-- Text block --
((
Regulatory and legal issues

A competent source
who spoke on condition of anonymity, attributes the current imbroglio
to government’s penchant to always leave important things undone. He
said as at 2003, when the federal government was signing the first
concession agreement with Bi-Courtney, there was no existing framework
on how it should operate, practically giving the concessionaire the
liberty of dictating the terms. According to him, concession
arrangement were novel, and there was little in terms of competence on
the side of government agencies to draft an agreement that would be
beneficial to the country. This created a lopsided background for the
concessionaire to arm-twist the government to concede certain
privileges.

Not until November
2008, over a year after the final draft of the agreement had been
signed, did the government inaugurate the Infrastructure Concession
Regulatory Commission (ICRC), the agency that is to regulate all
concession and public private sector partnership (PPP) agreements and
infrastructure development.

But Mr. Marinho
dismissed this claim as unfair, saying the government had the Bureau of
Public Enterprises (BPE) protecting its interest. “This document was
with BPE for months They had consultants and lawyers who were working
on it on their behalf,” he said.
))
-- Dataset excerpt --
((
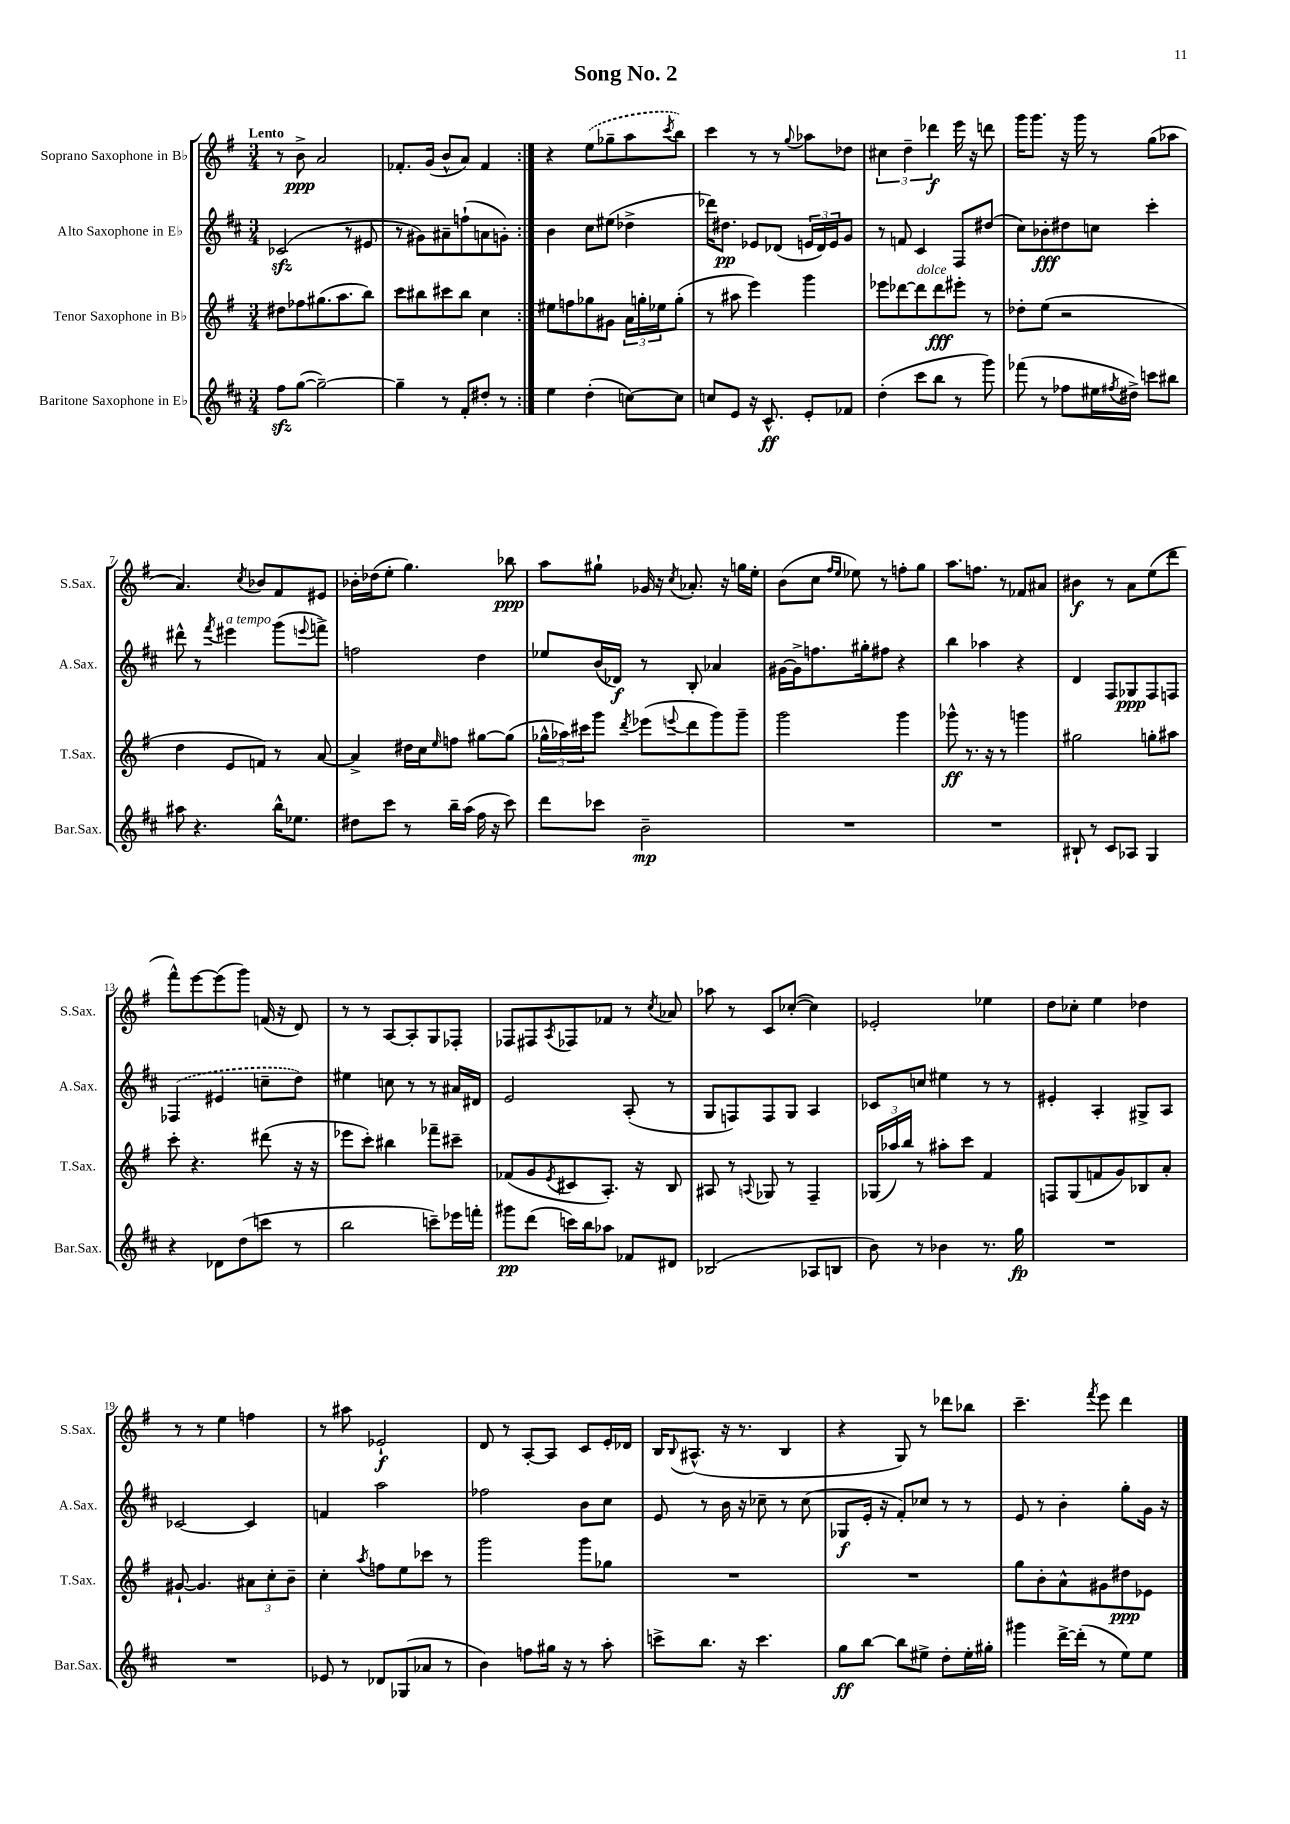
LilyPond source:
))
-- Exercise set --
a: In the Bi-Courtney concession passage, when did the government inaugurate the Infrastructure Concession Regulatory Commission?
b: Output the part of the Bi-Courtney concession passage that begins at the words "A competent source" and stops after "privileges.".
c: Pick up the Bi-Courtney concession passage after its last sentence and carry it on.

-- Task results --
a: November 2008

b:
A competent source
who spoke on condition of anonymity, attributes the current imbroglio
to government’s penchant to always leave important things undone. He
said as at 2003, when the federal government was signing the first
concession agreement with Bi-Courtney, there was no existing framework
on how it should operate, practically giving the concessionaire the
liberty of dictating the terms. According to him, concession
arrangement were novel, and there was little in terms of competence on
the side of government agencies to draft an agreement that would be
beneficial to the country. This created a lopsided background for the
concessionaire to arm-twist the government to concede certain
privileges.

c:
According to him,
Bi-Courtney was not the initial winner of the concession bid. “There
was a company called Sanderton, which was supposed to build the MMA2.
They were on it for nearly nine years and they could not develop the
project before we came in. So they already had a framework they were
working with before we came in,” Mr. Marinho said.

He said the
concession documents were with the BPE, Ministry of Aviation, Nigeria
Civil Aviation Authority (NCAA), and FAAN and so they are familiar with
the contents. “If it were these institutions that are making these
accusations, then I would be worried.”

However, our source
said the concession agreement was drafted mainly by Bi-Courtney, as
FAAN was reluctant to submit its own position. “FAAN showed no
preparedness to draft the document; thus Bi-Courtney took over. So the
perceived lopsidedness of the agreement cannot be blamed on
Bi-Courtney,” he said.

Ibn Na Allah,
member, House of Representatives Committee on the Judiciary,
collaborates this. According to him, the airport concession agreement
was skewed in favour of the concessionaire, and for this, he is
furious. Na Allah said FAAN lacked the human capacity to be able to put
up a decent agreement that would be in the interest of the country,
thus giving the concessionaire undue advantage of drafting the
agreements to suit them.

“Any staff of FAAN
legal department who took part in the drafting of that agreement should
by now be rotting in jail because they sold out Nigeria,” he said.

Spokesman for the
ICRC, Gbenga Odugbesan, said the commission is making an effort to
correct an already bad situation, adding that the commission met with
the parties in January and followed up two weeks ago in order to reach
an amicable settlement.

“ICRC is working
hard to resolve the issues and experts have been engaged to offer
inputs into the agreements. The interest of the commission is not to
jeorpadise each party, because the government needs massive sum to fix
infrastructure and it cannot do it alone”, he appealed.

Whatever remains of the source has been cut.